I know that GTK 3 is part of the problem, because the person tree view in that is much slower than in GTK 2, which I still use in Gramps 3.4.9. And initially, it was so slow, that Doug Blank added a caching mechanism to all tre views to make them a bit smoother. And when I compare Gramps 3.4.9 and 5.1.5 on the same platform, I can see that scrolling in 5.1.5 is quite jumpy. I can make this comparison for persons only, for obvious reasons.

The Gnome team has always denied that this is a bug, but I can prove it with trace statements, which show that GTK 3 generates way more callbacks than necessary when you start scrolling. And this may affect populating the selectors too.

Since you work with Windows, you have a chance to make a comparison between 3.4.9 and 5.1.5, because they can be installed independently. And when my interpretation is right, you will see a difference in latency in the person selector.

1 Like

The performance could easily be overcome by actually using the tables, indexes and views in a relational database engine for what it was made for, instead of serialized strings of multiple values all in one table (the blobs)…

More of the search and index work would be done in the database engine, and then utilizing views in the database for the most used views in Gramps.
And another benefit of this would be that we didn’t need to wait for Gramps to first update the whole blob, then read it back to memory and then populate the actual view in Gramps…

most likely to much work to programming that type of changes… but the benefits would be that Gramps would be a lot more responsive when it comes to read, write, update and delete objects…

2 Likes

A relational database isn’t necessarily faster. It can even be slower because data that is now in the blob needs to be retrieved from another table, although that should not be too much of a problem with the right indexes.

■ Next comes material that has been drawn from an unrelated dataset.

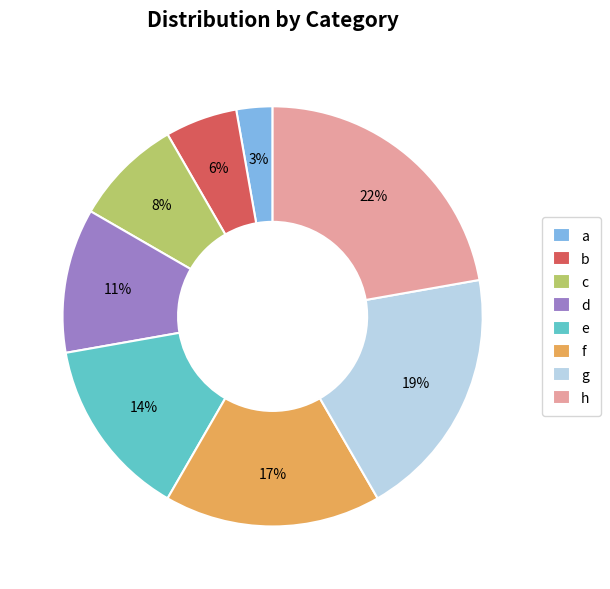

What is the ratio of the value at c to the value at h?

0.4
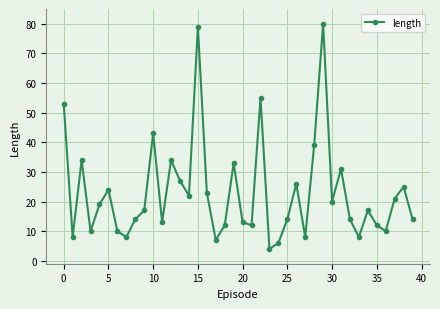

What is the greatest value displayed?

80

For places (locations) we already have a text field for the title, but not for the name, and also for the enclosed_by link. And both fields have indexes (indices) too. Adding a field for the name should be easy, and it would indeed allow to search the database, instead of building a whole place tree in memory, like we do now.

2 Likes

I reported this before, maybe it is related. When I add a new Place with an Enclosed by, it takes up to 10 seconds to save the record.
Does it have to save this blob and then retrieve it??
5.1.5 on Win10. There are about 4,000 Places.

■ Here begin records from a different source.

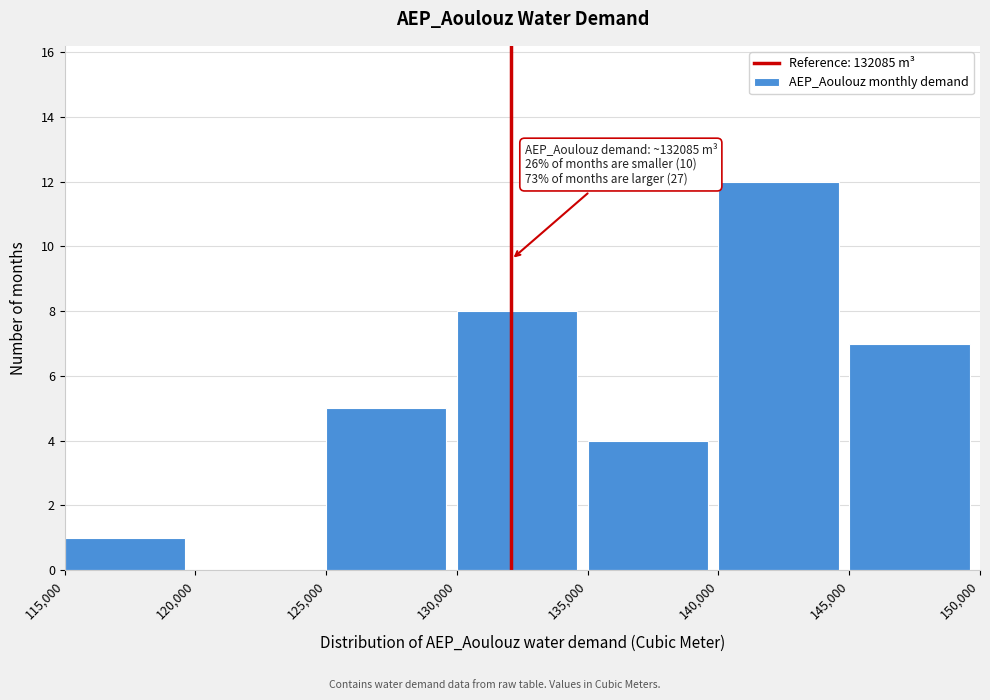

Which range on the x-axis has the tallest bar?

140,000 to 145,000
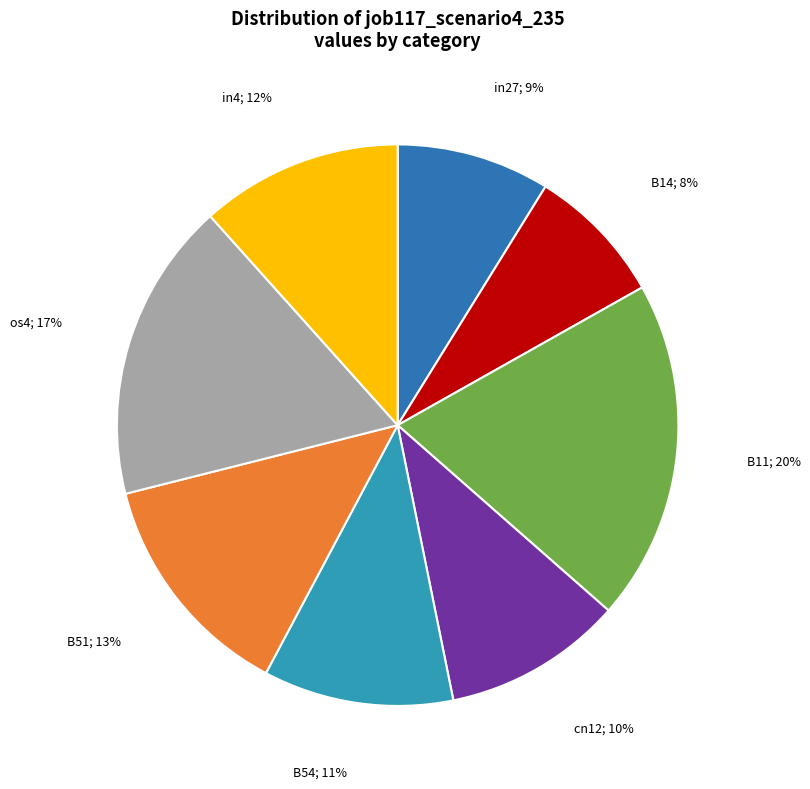

To the nearest percent, what is the difference between the largest and smallest slice percentages?

12%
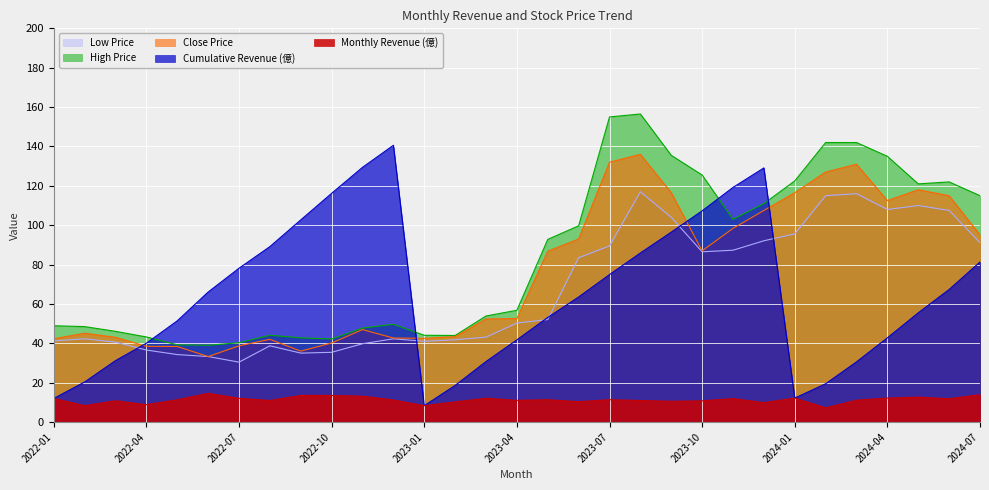

True or false: Cumulative Revenue (億) has a value of 66.1 at 2022-06.

True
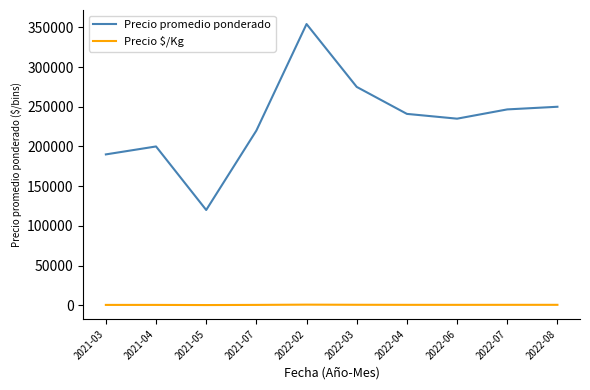

True or false: Precio $/Kg and Precio promedio ponderado cross at least once.

False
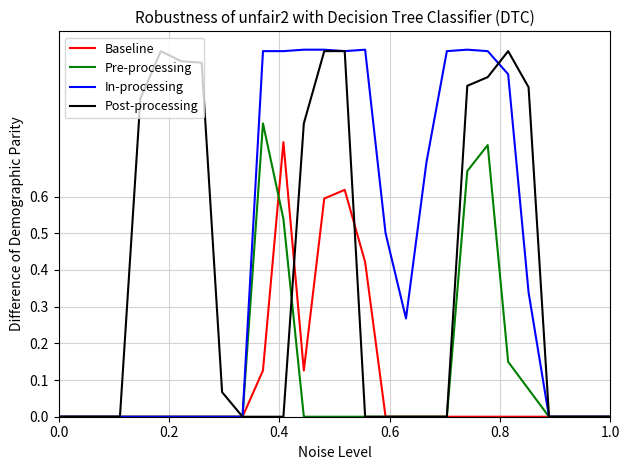

Which series has the widest spread of values?

In-processing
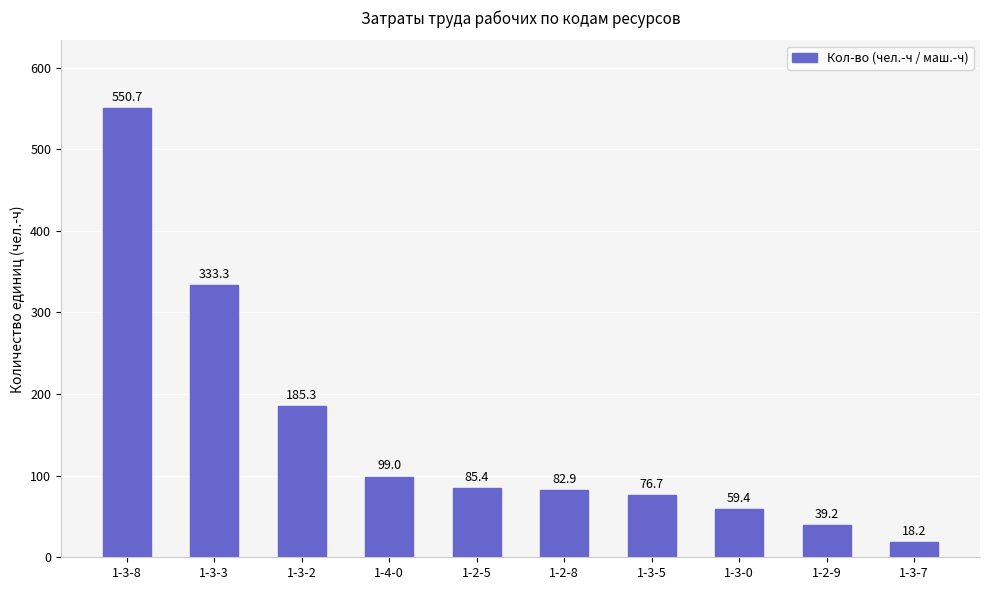

How many data points does each series have?

10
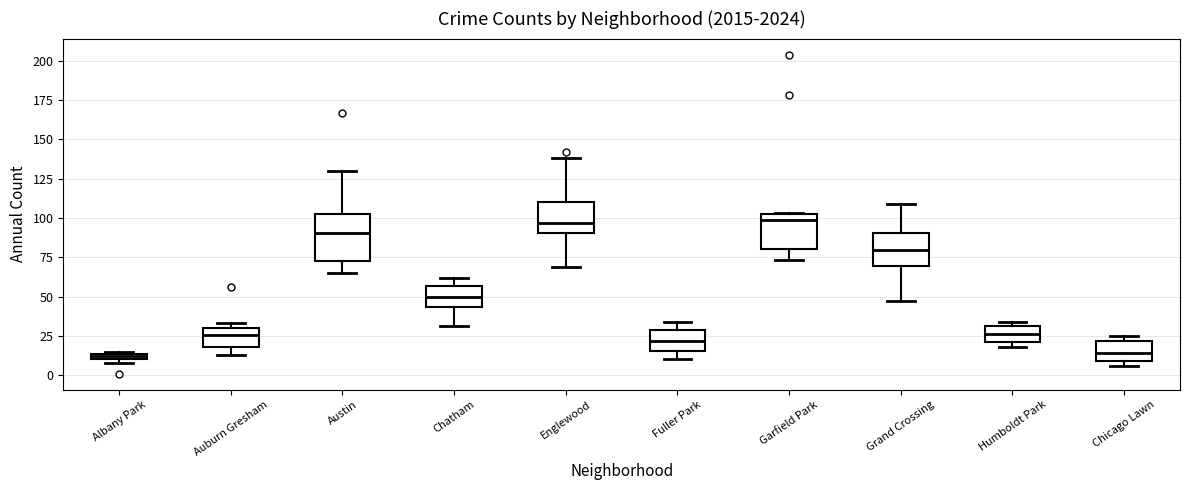

Which box is the tallest, from its lower edge to its upper edge?

Austin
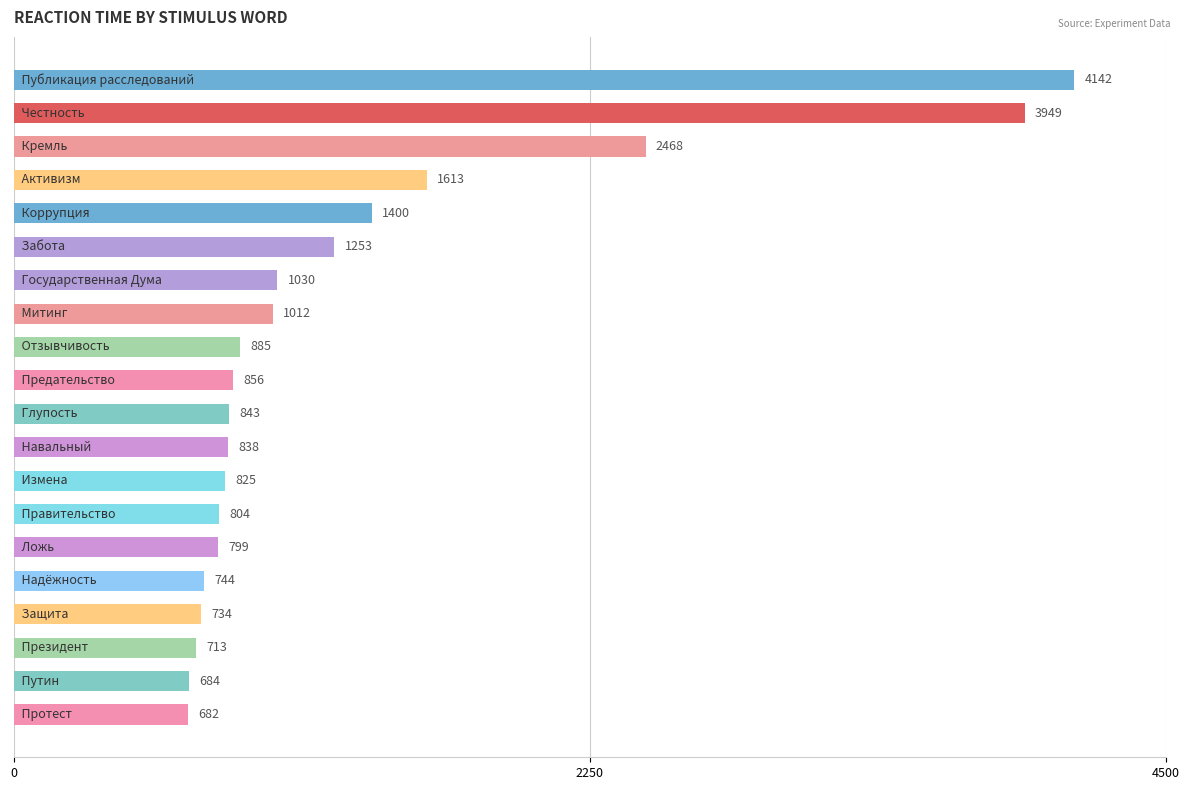

How many values are below 856?

10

Adding an Enclosing leaving requires updating the fully qualified place “title” for ALL the enclosed Places. And that seems to be a slow process.

(Is it repeating the assessment all the way to the topmost enclosing Place level for every enclosed place? And possibly adapting to time periods too? It seems like the Edit Place functionality could just do the currently active place and make updating the remainder into a background task.)

When I read this, I am assuming that you mean something like adding a new town enclosed by an existing county. Is that right? I’m asking, because Brian’s interpretation is a totally different scenario, and I assume that you have the same mother language, sort of. I don’t.

In my interpretation, adding a new place, enclosed by an existing one, means adding one row to the database, which has a handle to the enclosing object, and that’s fast. It will also mean finding the right node in the display tree, and adding an extra node (leaf) there. And on my PC, this takes just a second in Linux.